As noted above, procedural law governs the process used to investigate and prosecute an individual who commits a crime. Procedural law also governs the ways a person convicted of a crime may challenge their convictions. The source of procedural law includes the same sources of law you have just read about which govern substantive criminal law: the constitution, cases law or judicial opinions, statutes, and common law. Whereas most substantive criminal law is now statutory, most procedural law is found in judicial opinions that interpret the Fourth, Fifth, Sixth, Eighth and Fourteenth Amendment to the U.S. Constitution, the U.S. Code, and the state constitutional and legislative counterparts. Generally, the federal and state constitutions set forth broad guarantees (for example, the right to a speedy trial), then statutes are enacted to provide more definite guidelines (for example, the Federal Speedy Trial Act) and then judges flesh out the meaning of those guarantees and statutes in their court opinions.
Phases of the Criminal Justice Process
The processing of a case through the criminal justice system can be broken down into five phases: investigative phase, the pre-trial phase, the trial phase, the sentencing phase, and the appellate or post-conviction phase.

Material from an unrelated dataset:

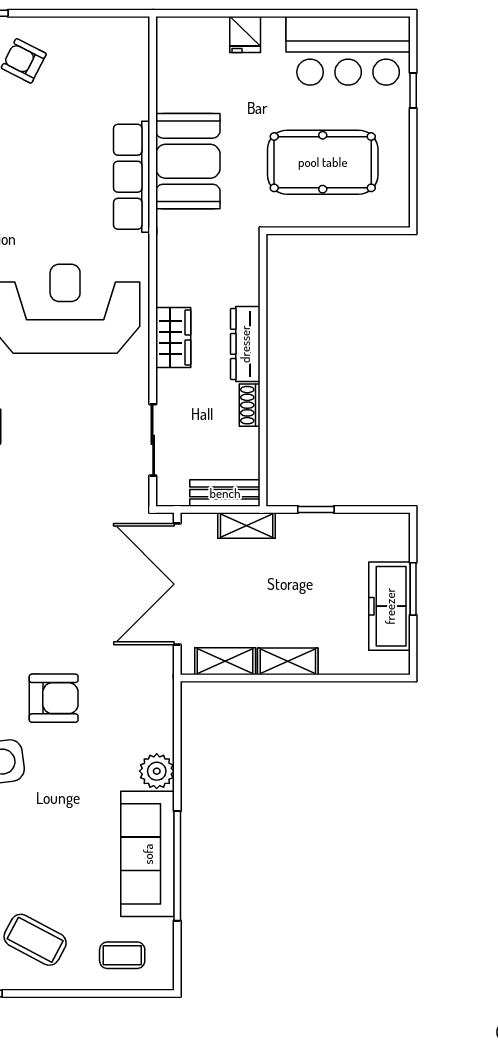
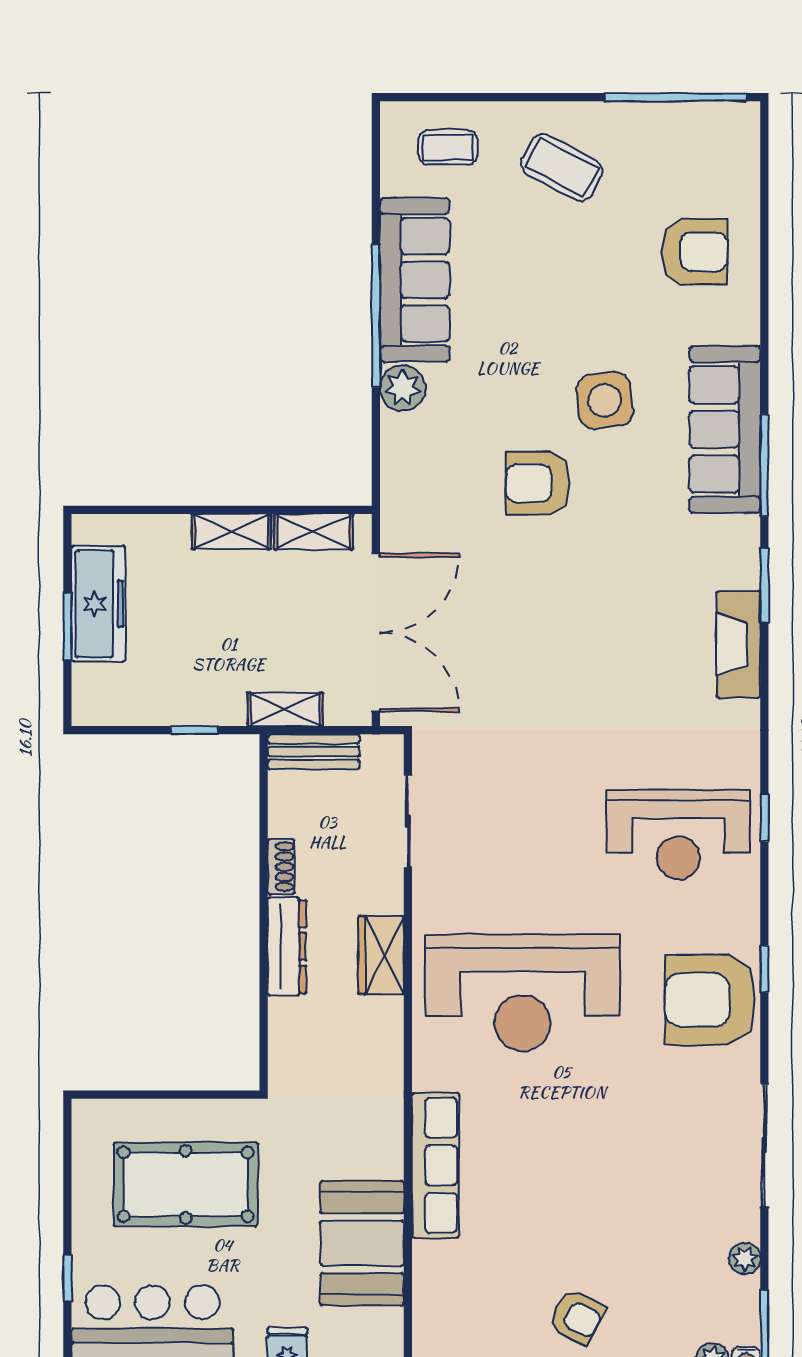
booth: (188, 161) -> (362, 1243), moved
window: (177, 866) -> (376, 316), moved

The investigative phase is governed by laws covering searches and seizures (searches of persons and places, arrests and stops of individuals, seizures of belongings), interrogations and confessions, identification procedures (for example, line ups, showups, and photo arrays). This phase mostly involves what the police are doing to investigate a crime. However, when police apply for a search, seizure or arrest warrant, “neutral and detached” magistrates (i.e., judges) must decide whether probable cause exists to issue search warrants, arrest warrants, and warrants for the seizure of property and whether the scope of the proposed warrant is supported by the officer’s affidavit (sworn statement). When an individual is arrested without a warrant, judges will need to promptly review whether there is probable cause exists to hold them in custody before trial.
The pretrial phase is governed by laws covering the initial appearance of the defendant before a judge or magistrate; the securing of defense counsel, the arraignment process (in which the defendant is informed of the charges which have been filed by the state); the process in which the court determines whether to release the defendant pre-trial either with some financial surety (posting bail) or on his or her own recognizance and with court-determined conditions imposed (for example, not having contact with the alleged victim); the selection and use of a grand jury or preliminary hearing processes (in which either a grand jury or a judge determines whether there is sufficient evidence that a felony has been committed); any pretrial motions such as motions to suppress evidence (for examples, asking the court not to let the government use evidence it may have obtained illegally through a search or getting a confession), motions to challenge a subpoena, motions to change venue (to move the trial), motions to join or sever cases (for example if two or more individuals are charged with the offense, should the trials be held together or separately). During the pretrial phase, prosecutors and defendants through their defense attorneys will engage in plea bargaining, and will generally resolve the case before a trial is held.
The trial phase is governed by laws covering speedy trial guarantees, the selection and use of petit jurors (trial jurors); the rules of evidence (statutory and common law rules governing the admissibility of certain types of evidence such as hearsay or character evidence, the competency and impeachment of witnesses, the existence of any privilege, and the exclusion of witnesses during the testimony of other witnesses); the right of the defendant compulsory process (to secure favorable testimony and evidence); the right of the defendant to cross-examine any witnesses or evidence presented by the government against him; fair trials free of prejudicial adverse pre-trial or trial publicity; fair trials which are open to the public; and the continued right of the defendant to have the assistance of counsel and be present during his or her trial.
The sentencing phase is governed by rules and laws concerning the substantive criminal laws on punishment (discussed above); time period in which a defendant must be sentenced; the defendant’s right of allocution (right to make a statement to the court before the judge imposes sentence); any victims’ rights to appear and make statements at sentencing; the defendant’s rights to present mitigation evidence and witnesses; and the defendant’s continued rights to the assistance of counsel at sentencing. In capital cases in which the state is seeking the death penalty, the trial will be bifurcated (a trial split into the “guilt/innocence phase” and the “penalty phase”) and the sentencing hearing will be more like a mini-trial.
Post-Conviction Phase (Appeals Phase)
The post-conviction phase is governed by rules and laws concerning the time period in which direct appeals must be taken; the defendant’s right to file an appeal of right (the initial appeal which must be reviewed by an appellate court) and right to file a discretionary appeal; the defendant’s right to have the assistance of counsel in helping to file either the appeal of right or a discretionary appeal. The post-conviction phase is also governed by rules and laws concerning the defendant’s ability to file a writ of habeas corpus (a civil suit against the entity who is currently holding the defendant in custody) or a post-conviction relief suit (a civil suit similar to a habeas corpus suit but one which can be filed by the defendant regardless if he or she is in custody). The post-conviction phase would also include any probation and parole revocation hearings.